Il est essentiel de favoriser l'autonomie. Les écueils à éviter seraient de prioriser la réussite du projet au détriment de ce que celui-ci apporte aux élèves comme modalité d'apprentissage, de perdre de vue l'élève au profit du groupe et de l'îlot et de penser acquis par chacun le résultat final obtenu par un autre. Mais encore, de répartir les tâches sans répartir les connaissances, risquant ainsi de spécialiser les élèves en les confortant dans ce qu'ils savent déjà faire en maintenant ainsi une courbe de progression plate. Face à cette hésitation entre donner à faire la même chose en même temps, et s'assurer ainsi l'acquisition par chacun, ou faire foisonner la créativité, qui risque de n'être le fait que des seuls actifs du groupe, la démarche en losange de Sébastien s'inscrit dans une démarche hybride. L'enseignant s'autorise alors à varier dans l'année
les modalités actives dans la pédagogie de projet, d'un groupe à l'autre et au fil du projet.
Les modalités inhérentes à la stratégie en losange demandent de jongler entre travail collaboratif et coopératif. Cela demande une grande connaissance et anticipation du projet par le professeur. Les tâches sont complémentaires, intriquées/synchronisées, ou pas, selon la taille ou la complexité du projet. Afin de s'assurer qu’ils se sont accaparés le projet, les élèves doivent percevoir la logique du travail à effectuer et pouvoir formuler ce qu'ils font et pourquoi ils le font. L'enseignant se met en retrait pour que les élèves affrontent seuls les difficultés pour progresser, mais aussi afin de les observer et d'appréhender leurs difficultés et réussites : “Il faut accepter une pédagogie plus ou moins ouverte en fonction des objectifs de formation, mais dont l’aboutissement est de laisser gérer le projet en autonomie par les élèves”, déclare Sébastien. Comme un chef d’orchestre (
cf. Bucheton), il reste légèrement éloigné mais supervise et intervient quand il le faut pour débloquer les situations. Dans ce cas, il faut pouvoir arrêter un travail en cours, faire le point ou donner une explication voire une autre activité, ce qui demande une grande réactivité : “Il ne faut pas laisser de ‘mou’ s’installer sinon on perd les élèves, ni insister quand une tâche ne prend pas.”, affirme l'enseignant.
L'évaluation individuelle au sein du collectif passe par plusieurs stratégies : les évaluations écrites reprennent les connaissances normalement acquises pendant le travail de groupe. Ceux qui se sont impliqués réussissent et les autres comprennent que leur méthode de travail est à revoir. À l'oral, chaque élève est évalué pendant la revue de projet de groupe sur des compétences ciblant la posture et l'expression.
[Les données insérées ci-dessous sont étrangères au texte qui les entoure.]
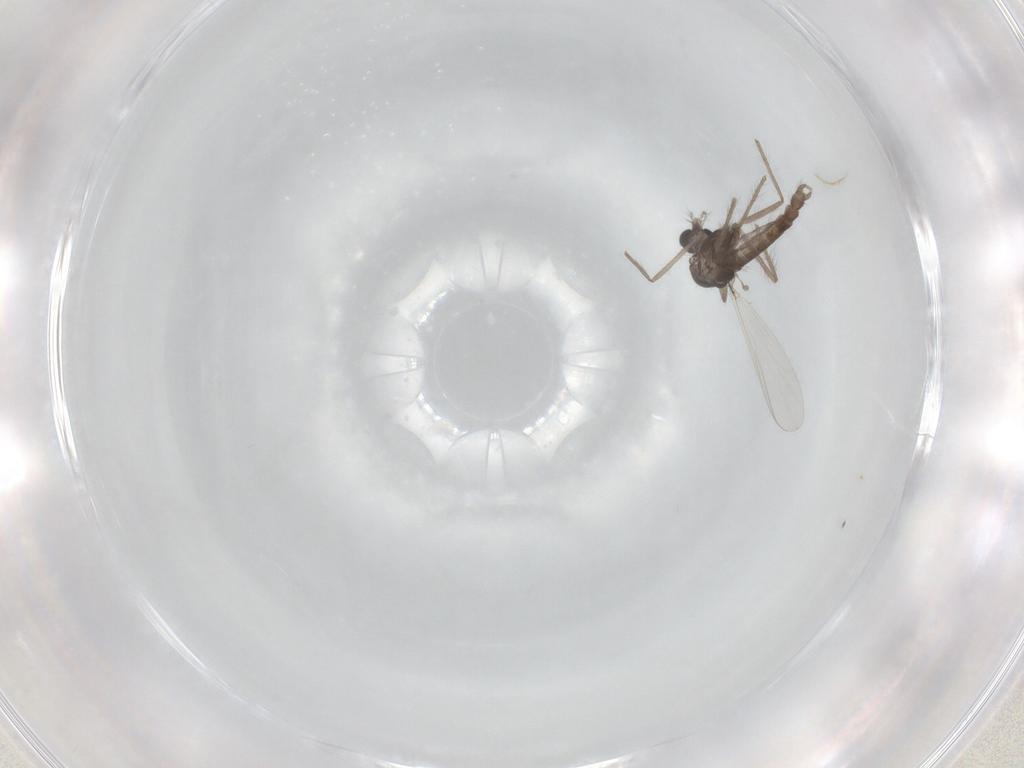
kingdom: Animalia
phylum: Arthropoda
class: Insecta
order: Diptera
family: Chironomidae
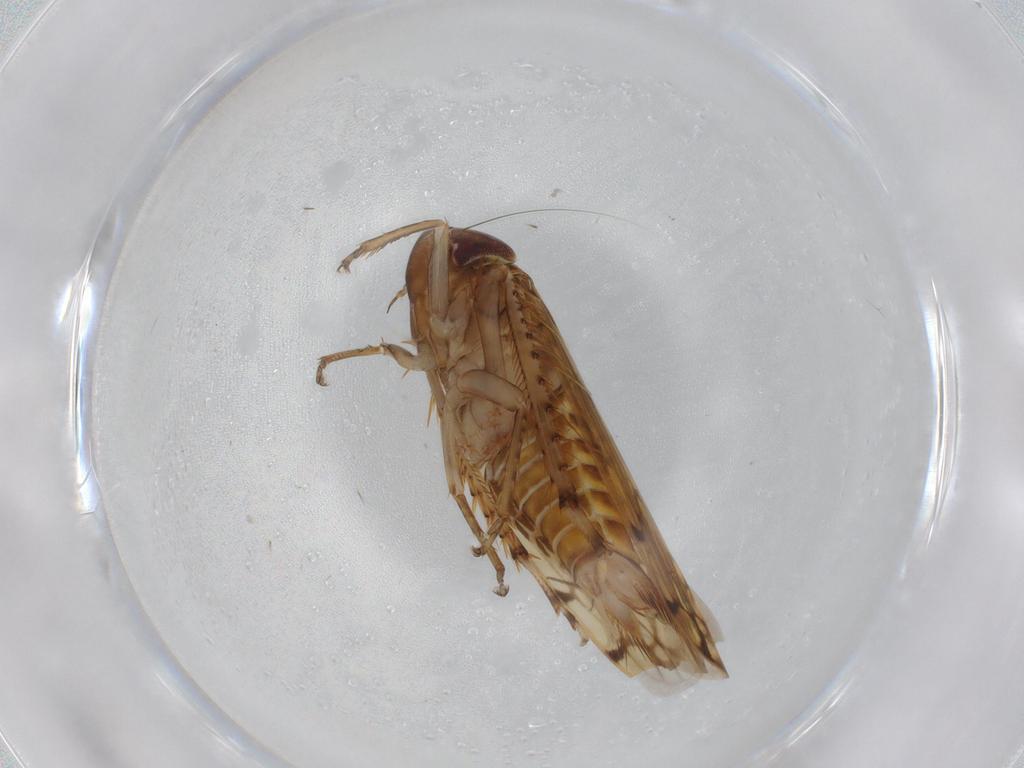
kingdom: Animalia
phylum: Arthropoda
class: Insecta
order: Hemiptera
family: Cicadellidae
Dans un projet où chacun a sa tâche, Sébastien évalue le compte rendu individuel : au sein de l'îlot, chacun fait un topo sur ce qu'il a fait et les points importants à retenir. Enfin, pour des points techniques spécifiques (apprentissage pur d'un geste ou d'une pratique), avant de transférer dans le projet (utilisation d'un logiciel, dessin à la main, programmation), les élèves s'entraînent individuellement pour acquérir les bases et Sébastien évalue le travail qu'ils lui rendent : pour le logiciel, ils font en séance et l'enseignant coche leur progression; pour le dessin, Sébastien ramasse les travaux de chacun ; pour la programmation ou la CAO, conception assistée par ordinateur, ils ont un compte perso sur une plateforme dédiée pour que leur travail soit évalué.
Côté élève, ça foisonne. Les élèves approuvent la logique des tâches données et s'engagent. En autonomie, ils montrent qu'ils sont capables de s’organiser. Ils savent pourquoi ils viennent et ce qu’ils vont faire, ce qui facilite la gestion des activités et permet d'instaurer un climat propice aux progrès. L’autre effet de ces projets est l’émulation entre les groupes. Chacun affine son esprit critique lors des revues de projet : “Globalement ça tire vers le haut, et même quand le projet “rate”, ils sont capables de définir pourquoi, comment y remédier, etc. Bref mon objectif d’enseignant est atteint !”, constate Sébastien. L'enseignant veille à construire des activités contenant un obstacle à leur portée, ce qui encourage les élèves dans leur réussite. “Je n’hésite pas à changer jusqu’à ce que ça soit motivant, puis je garde l’activité quitte à ce que le projet ne change plus pendant longtemps…Malheureusement pour moi ! Mais pas pour eux qui le découvrent chaque année.”.